Technically, glutamate is the salt of glutamic acid.  Monosodium glutamate and monopotassium glutamate are salts of glutamic acid.

What is MSG?

Outside of the body, glutamic acid is produced commercially in food manufacturing and chemical plants. It’s use in food began in the early 1900s as a component of a flavor enhancer called “monosodium glutamate.” Unfortunately, any glutamic acid that is produced as an individual amino acid outside of the body for use in food, drugs, dietary supplements, cosmetics, personal care products, fertilizers, or other, can cause or exacerbate brain lesions, neuroendocrine disorders, learning disabilities, adverse reactions, neurodegenerative disease and more in animals — including humans. Many people who realize that that glutamic acid that is produced commercially in food manufacturing and chemical plants places humans at risk refer to all commercially produced glutamic acid as “MSG.”
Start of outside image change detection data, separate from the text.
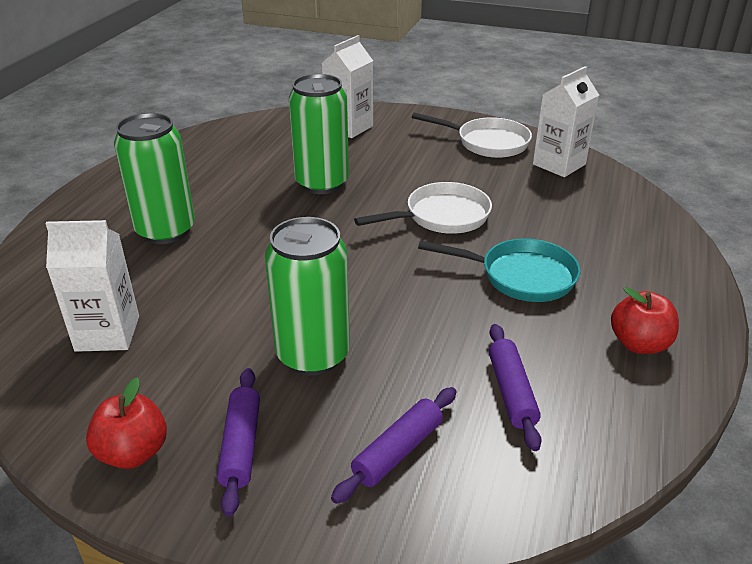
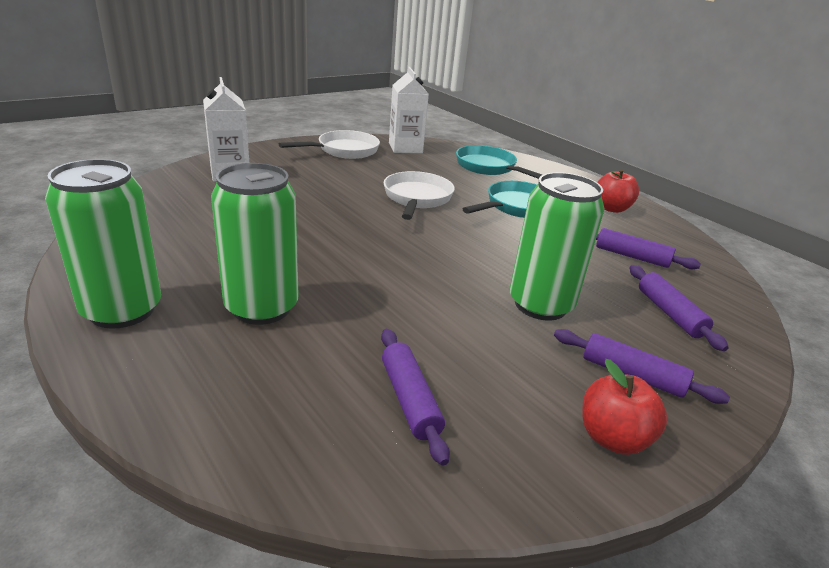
camera: 60 degrees left, 5 degrees down
white carton [45,220,139,352] -> purple rolling pin [381,329,450,466]
green can [289,74,349,194] -> green can moved to [45,159,161,329]
none -> turquoise pan [456,145,542,179]

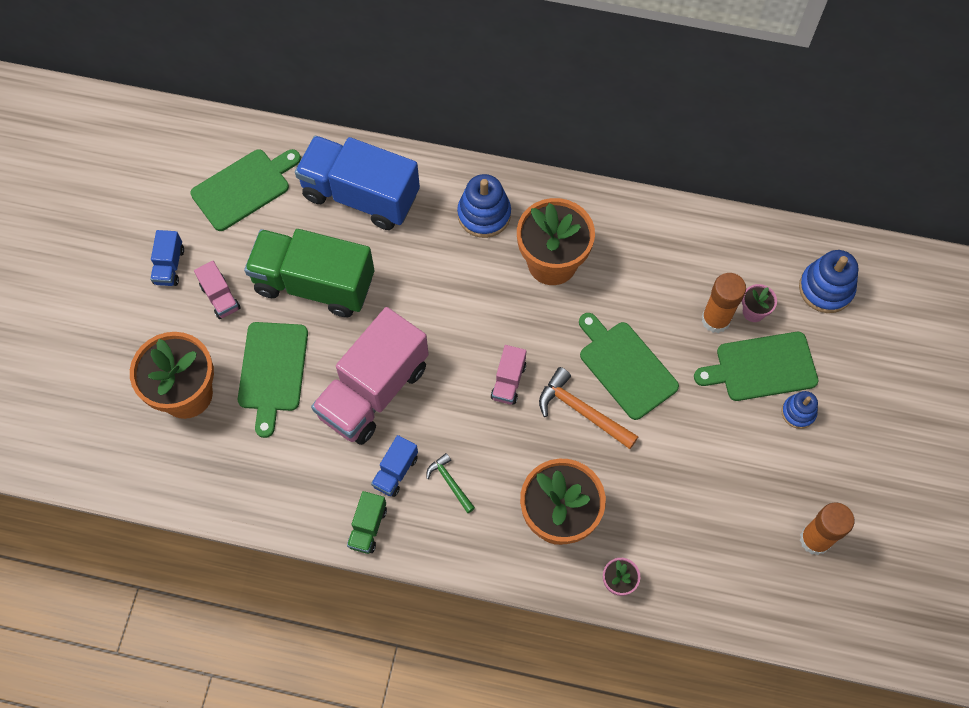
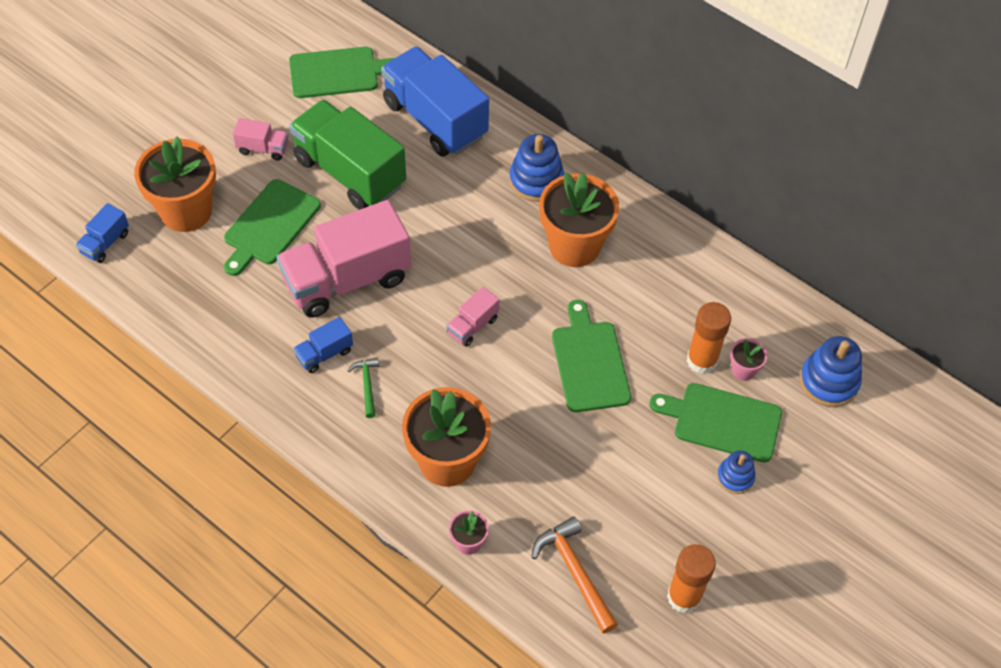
camera: 25 degrees right, 10 degrees down
blue truck [150,230,184,286] -> blue truck moved to [76,203,129,263]
pink truck [194,261,241,319] -> pink truck turned 75 degrees counterclockwise [233,118,289,160]
green truck [347,491,387,554] -> none
orange hammer [539,367,638,449] -> orange hammer moved to [531,516,618,634]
The first published report of an adverse reaction to MSG appeared in 1968 (Kwok, R.H.M. The Chinese restaurant syndrome. Letter to the editor. N Engl J Med 278: 796, 1968).  The first evidence that MSG caused brain damage in the form of retinal degeneration was published in 1957 (Lucas, D.R. and Newhouse, J. P. The toxic effect of sodium-L-glutamate on the inner layers of the retina. AMA Arch Ophthalmol 58: 193-201, 1957); and the first published report of brain lesions, obesity, and other disturbances in mice treated with monosodium glutamate was published in 1969 (Olney, J.W. Brain lesions, obesity, and other disturbances in mice treated with monosodium glutamate. Science. 164: 719-721, 1969).
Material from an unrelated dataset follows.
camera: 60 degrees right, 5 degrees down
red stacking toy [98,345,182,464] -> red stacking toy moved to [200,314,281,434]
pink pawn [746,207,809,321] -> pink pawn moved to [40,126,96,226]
Research over the course of the last four decades has undeniably demonstrated, using laboratory animals, that in addition to its role as a building block of protein, glutamic acid serves as a neurotransmitter vital to the transmission of nerve impulses in many parts of the central nervous system.  It has also been undeniably demonstrated, using laboratory animals, that, under certain circumstances, glutamic acid, along with other acidic amino acids, functions as a neurotoxin, causing neuron degeneration and cell death which may be followed by neuroendocrine disorders.

Since man was created, he has eaten food in the form of protein.  We understand a fair amount about human protein digestion and subsequent metabolism at the present time. As part of protein digestion, protein is broken down into its constituent amino acids, one of them being glutamic acid. In the human body, the ingested protein is broken down (hydrolyzed) in the stomach and lower intestines through the action of hydrochloric acid and enzymes–both of which are found naturally in the human body.  In a healthy human, the body controls the amount of glutamic acid converted from protein in this way, and disposes of the “waste.”

Humans do not store excess glutamic acid as such.